**EXCERPT**.

Just one more thing...I would love to thank Chris Davenport for an exceptionally written article (he is a very good journalist). And I would also like to thank Jo Fish for making such hysterical comparisons and allowing everyone to express themselves. I am being honest, I really did enjoy the commentary!!!!!!!!!!! Thank You!!!!

posted by: Lisa Torey on 10.08.03 at 01:10 PM [permalink]



Well first off, the great people who run this site and criticize people over things they dont know and dont understand need to get a life, Second you all dont know what was taking place or what was at hand during this, what went on with the families because of the emails that were being sent out. So if you think you have it all figured out sitting in your nice warm, T.V. watching houses,with your families and nothing to fear, enjoying the country that true vets have given you the right. Then get a real life and leave the military and families alone you are all pathetic and show the weak side of America. Thank you for showing me and other US Military vets that what we do, we even do for the ones (like you)who will never be happy in this great Country of ours that I proudly defend.

posted by: SSG Torey on 10.08.03 at 01:22 PM [permalink]



Hello, I am Elaine Rollison, a daughter of an FRG Coordinator. I normally do not state my opinions on matters that are related to FRG issues. I just wanted to remind you of a few things. Thank you to all who support your FRG coordinators. They spend endless hours a day dedicating thems to you and your soliders. As for those of you who do not support your FRG coordinator, why do you feel the need to make personal opinions about them and then broadcast it over the internet? If you have issues with your FRG coordinator, be an adult over the matter, and give her a call. The issue may be a little easier to resolve. I feel that some of the family members are acting as children. I know for a fact that when an email is sent out, that it is not at all intended to discriminate or to hurt someones feelings. These FRG coordinators are only human. They make mistakes too. Just as a closing reminder; These leaders are not paid to assist you and your families. They do so, because they love what they do, and they care. I really do not feel like they need to be condemned for their actions. They are here for you. The unsupportive family members need to realize that having an FRG coordinator, yes, it is a privilege.

posted by: Elaine Rollison on 10.08.03 at 03:23 PM [permalink]



I would like to say that I have known Ms. Torey for 3 years and she is one of the most dedicated and hard-working people I have ever met. The FRG is lucky to have her. My husband was also deployed overseas and no one from his company contacted me to make sure my children and myself were okay. I've personally witnessed Ms. Torey make phone calls and visits to other family members in the 220th. She has worked tirelessly to ensure family members are updated with information, while dealing with the separation of her own husband.

Stored data entries
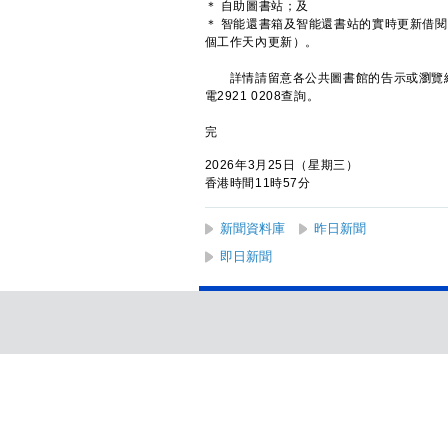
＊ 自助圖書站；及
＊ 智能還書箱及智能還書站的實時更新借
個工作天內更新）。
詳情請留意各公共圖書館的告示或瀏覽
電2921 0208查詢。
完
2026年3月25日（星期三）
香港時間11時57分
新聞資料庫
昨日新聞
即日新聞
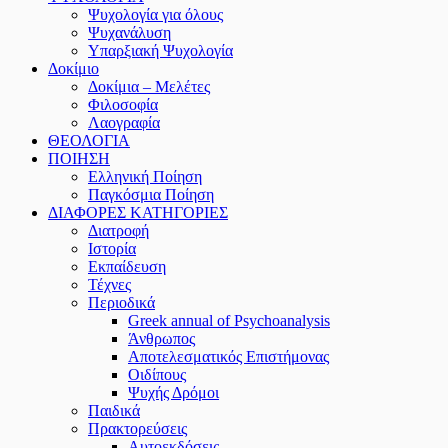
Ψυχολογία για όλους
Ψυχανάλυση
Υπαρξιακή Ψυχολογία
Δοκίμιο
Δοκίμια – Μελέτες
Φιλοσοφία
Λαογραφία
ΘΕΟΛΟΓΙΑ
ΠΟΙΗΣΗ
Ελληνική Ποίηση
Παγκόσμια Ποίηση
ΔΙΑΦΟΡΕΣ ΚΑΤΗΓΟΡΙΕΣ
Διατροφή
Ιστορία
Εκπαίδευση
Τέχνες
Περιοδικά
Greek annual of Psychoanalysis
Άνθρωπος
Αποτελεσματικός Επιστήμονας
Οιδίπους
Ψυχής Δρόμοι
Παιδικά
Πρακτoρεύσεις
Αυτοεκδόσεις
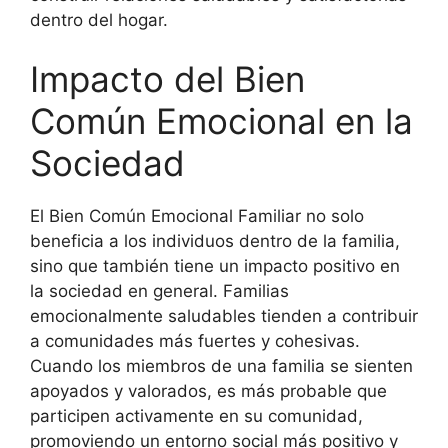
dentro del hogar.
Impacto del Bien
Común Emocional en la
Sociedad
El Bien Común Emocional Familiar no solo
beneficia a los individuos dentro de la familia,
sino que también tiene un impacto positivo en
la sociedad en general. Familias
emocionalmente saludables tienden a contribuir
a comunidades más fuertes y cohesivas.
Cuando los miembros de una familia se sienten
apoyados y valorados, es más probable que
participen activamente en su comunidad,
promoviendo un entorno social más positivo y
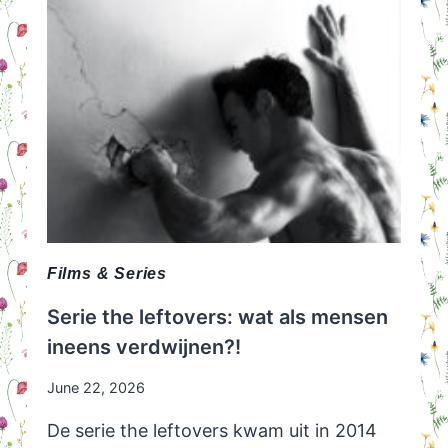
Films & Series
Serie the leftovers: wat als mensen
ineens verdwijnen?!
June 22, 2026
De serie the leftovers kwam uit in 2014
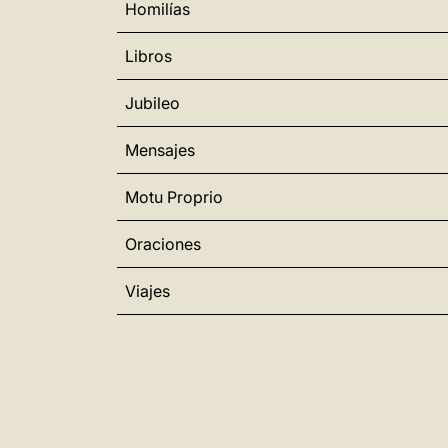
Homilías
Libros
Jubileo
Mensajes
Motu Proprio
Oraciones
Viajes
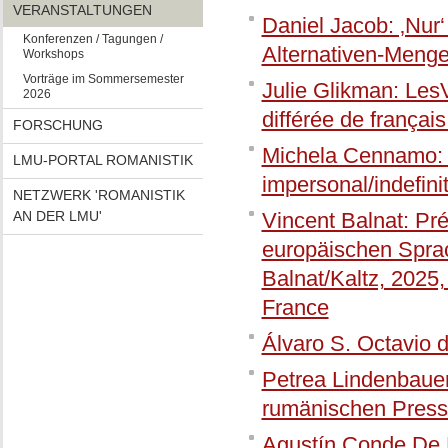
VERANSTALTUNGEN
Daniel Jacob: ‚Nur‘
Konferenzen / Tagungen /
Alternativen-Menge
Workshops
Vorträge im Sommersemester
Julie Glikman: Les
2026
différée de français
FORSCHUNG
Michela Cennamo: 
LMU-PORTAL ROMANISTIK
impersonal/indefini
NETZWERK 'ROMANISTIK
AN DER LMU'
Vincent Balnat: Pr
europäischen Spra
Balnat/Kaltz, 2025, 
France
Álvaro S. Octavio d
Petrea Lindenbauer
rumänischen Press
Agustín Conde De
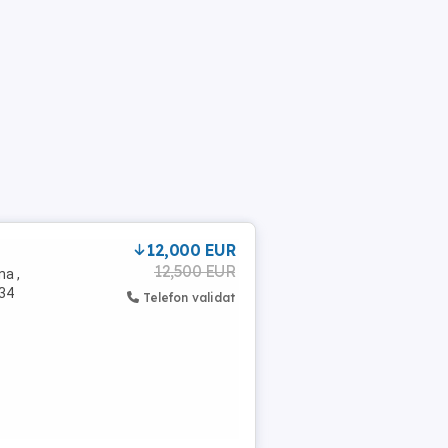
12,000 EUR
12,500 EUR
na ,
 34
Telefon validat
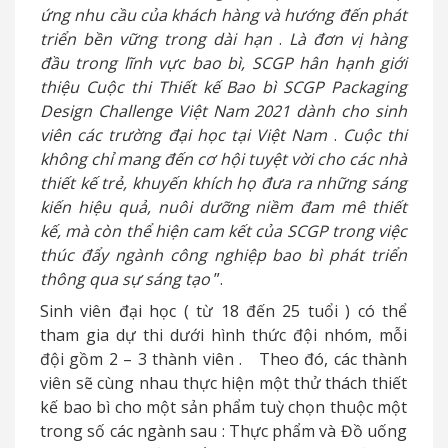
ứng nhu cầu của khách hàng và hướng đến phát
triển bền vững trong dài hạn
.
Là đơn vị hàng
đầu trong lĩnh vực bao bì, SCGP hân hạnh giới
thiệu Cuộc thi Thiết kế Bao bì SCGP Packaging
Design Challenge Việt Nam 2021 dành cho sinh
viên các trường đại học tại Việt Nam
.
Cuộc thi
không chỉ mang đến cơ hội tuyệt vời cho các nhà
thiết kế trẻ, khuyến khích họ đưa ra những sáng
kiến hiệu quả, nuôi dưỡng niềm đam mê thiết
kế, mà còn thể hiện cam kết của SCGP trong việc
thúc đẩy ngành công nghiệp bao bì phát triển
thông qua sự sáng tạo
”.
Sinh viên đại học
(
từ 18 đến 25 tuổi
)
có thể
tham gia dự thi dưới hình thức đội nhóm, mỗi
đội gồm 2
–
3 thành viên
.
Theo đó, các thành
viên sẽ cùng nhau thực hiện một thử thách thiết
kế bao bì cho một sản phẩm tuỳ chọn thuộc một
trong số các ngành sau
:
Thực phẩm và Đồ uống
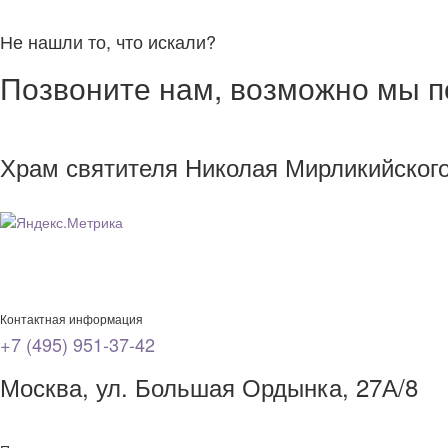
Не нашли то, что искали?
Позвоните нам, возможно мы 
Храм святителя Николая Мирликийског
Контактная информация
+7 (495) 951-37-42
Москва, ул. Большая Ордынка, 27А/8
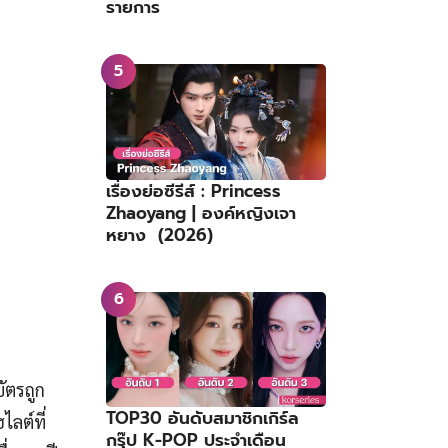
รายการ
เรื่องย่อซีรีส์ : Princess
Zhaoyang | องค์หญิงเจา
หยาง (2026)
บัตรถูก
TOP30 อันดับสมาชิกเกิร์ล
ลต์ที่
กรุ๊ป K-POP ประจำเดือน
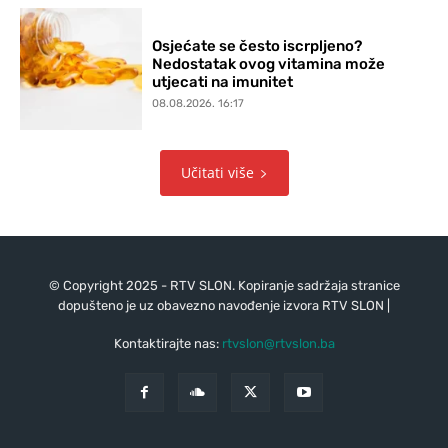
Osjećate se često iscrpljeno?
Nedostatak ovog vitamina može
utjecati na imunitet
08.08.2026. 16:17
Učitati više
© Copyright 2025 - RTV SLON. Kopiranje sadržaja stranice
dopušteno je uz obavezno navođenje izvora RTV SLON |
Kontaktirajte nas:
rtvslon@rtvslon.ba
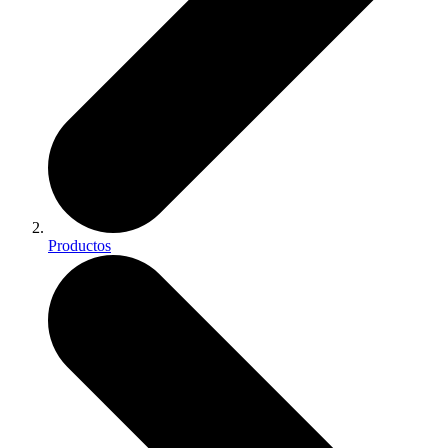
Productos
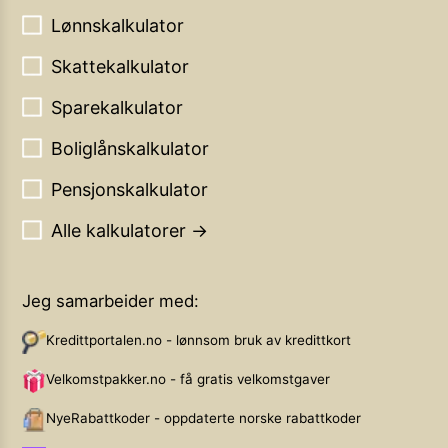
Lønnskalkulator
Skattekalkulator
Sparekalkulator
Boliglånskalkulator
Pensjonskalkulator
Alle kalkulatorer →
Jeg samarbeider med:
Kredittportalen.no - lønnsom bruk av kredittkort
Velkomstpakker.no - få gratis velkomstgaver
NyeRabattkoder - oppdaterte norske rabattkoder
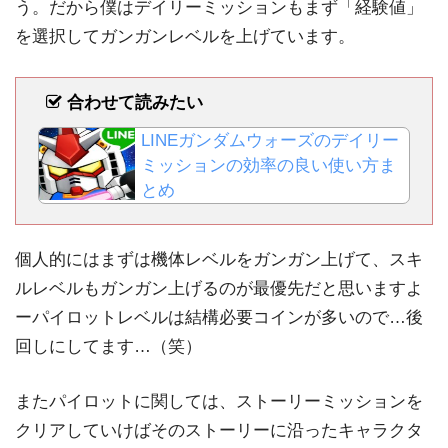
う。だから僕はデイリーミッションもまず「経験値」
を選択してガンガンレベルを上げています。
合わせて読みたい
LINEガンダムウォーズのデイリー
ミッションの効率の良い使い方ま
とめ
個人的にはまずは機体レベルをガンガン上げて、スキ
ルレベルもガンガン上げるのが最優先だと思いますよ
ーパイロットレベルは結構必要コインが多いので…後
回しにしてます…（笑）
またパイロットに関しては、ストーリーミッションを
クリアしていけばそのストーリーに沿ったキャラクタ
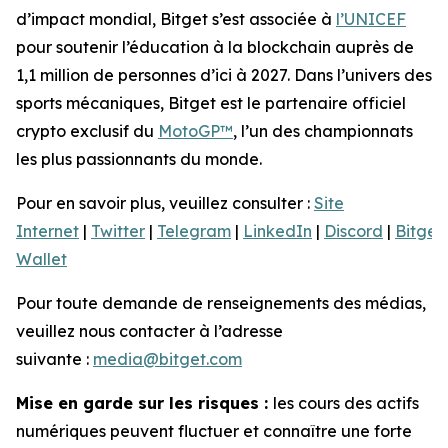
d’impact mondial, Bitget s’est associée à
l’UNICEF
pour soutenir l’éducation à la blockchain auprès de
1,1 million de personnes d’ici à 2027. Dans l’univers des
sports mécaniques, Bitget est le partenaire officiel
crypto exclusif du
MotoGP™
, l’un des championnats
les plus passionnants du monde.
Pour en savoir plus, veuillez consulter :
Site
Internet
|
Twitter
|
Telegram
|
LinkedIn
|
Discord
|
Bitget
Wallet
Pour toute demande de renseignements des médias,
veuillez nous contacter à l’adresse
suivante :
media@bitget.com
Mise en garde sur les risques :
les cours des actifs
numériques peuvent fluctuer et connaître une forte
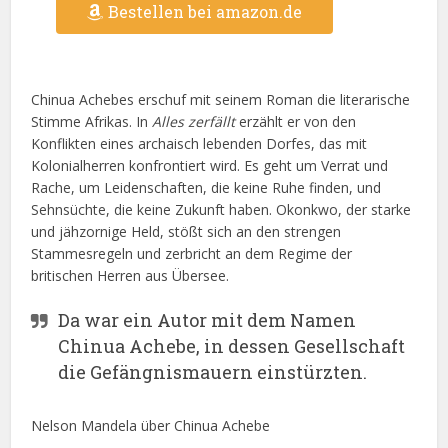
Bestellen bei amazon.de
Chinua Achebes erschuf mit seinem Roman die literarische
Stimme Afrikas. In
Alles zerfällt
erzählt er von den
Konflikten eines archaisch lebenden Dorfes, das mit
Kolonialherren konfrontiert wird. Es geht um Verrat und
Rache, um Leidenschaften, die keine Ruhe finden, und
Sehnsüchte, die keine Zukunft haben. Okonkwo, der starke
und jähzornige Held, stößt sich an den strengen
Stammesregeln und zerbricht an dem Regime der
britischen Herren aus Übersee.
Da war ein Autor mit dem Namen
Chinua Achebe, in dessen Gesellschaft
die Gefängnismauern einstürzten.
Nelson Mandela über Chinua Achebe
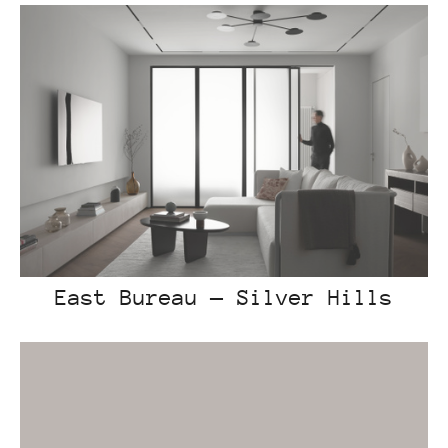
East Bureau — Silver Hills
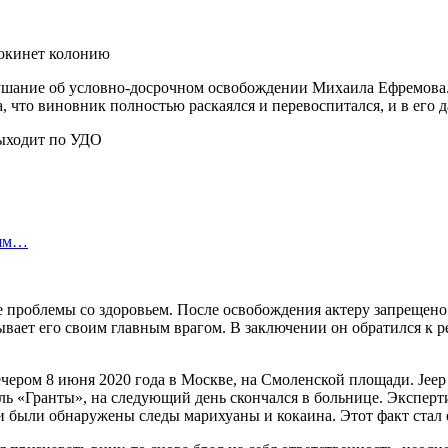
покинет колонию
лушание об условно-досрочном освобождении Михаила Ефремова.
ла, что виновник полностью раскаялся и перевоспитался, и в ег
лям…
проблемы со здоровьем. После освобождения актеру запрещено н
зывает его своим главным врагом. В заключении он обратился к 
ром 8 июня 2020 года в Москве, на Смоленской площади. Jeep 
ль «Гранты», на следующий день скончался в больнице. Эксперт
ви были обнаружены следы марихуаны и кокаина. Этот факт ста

**PARTS OF THE EXERCISE**.
1) Answer these questions using the comment thread.
(a) Whom does Lisa Torey thank for an exceptionally written article?
(b) According to Elaine Rollison, what role does her parent hold?
(c) For how many years has the writer of the last comment known Ms. Torey?
2) Print the part of the comment thread starting with "posted by: Elaine" and going on through "her own husband.".

**ANSWERS FOR EACH ITEM**.
1)
(a) Chris Davenport
(b) FRG Coordinator
(c) 3 years

2)
posted by: Elaine Rollison on 10.08.03 at 03:23 PM [permalink]



I would like to say that I have known Ms. Torey for 3 years and she is one of the most dedicated and hard-working people I have ever met. The FRG is lucky to have her. My husband was also deployed overseas and no one from his company contacted me to make sure my children and myself were okay. I've personally witnessed Ms. Torey make phone calls and visits to other family members in the 220th. She has worked tirelessly to ensure family members are updated with information, while dealing with the separation of her own husband.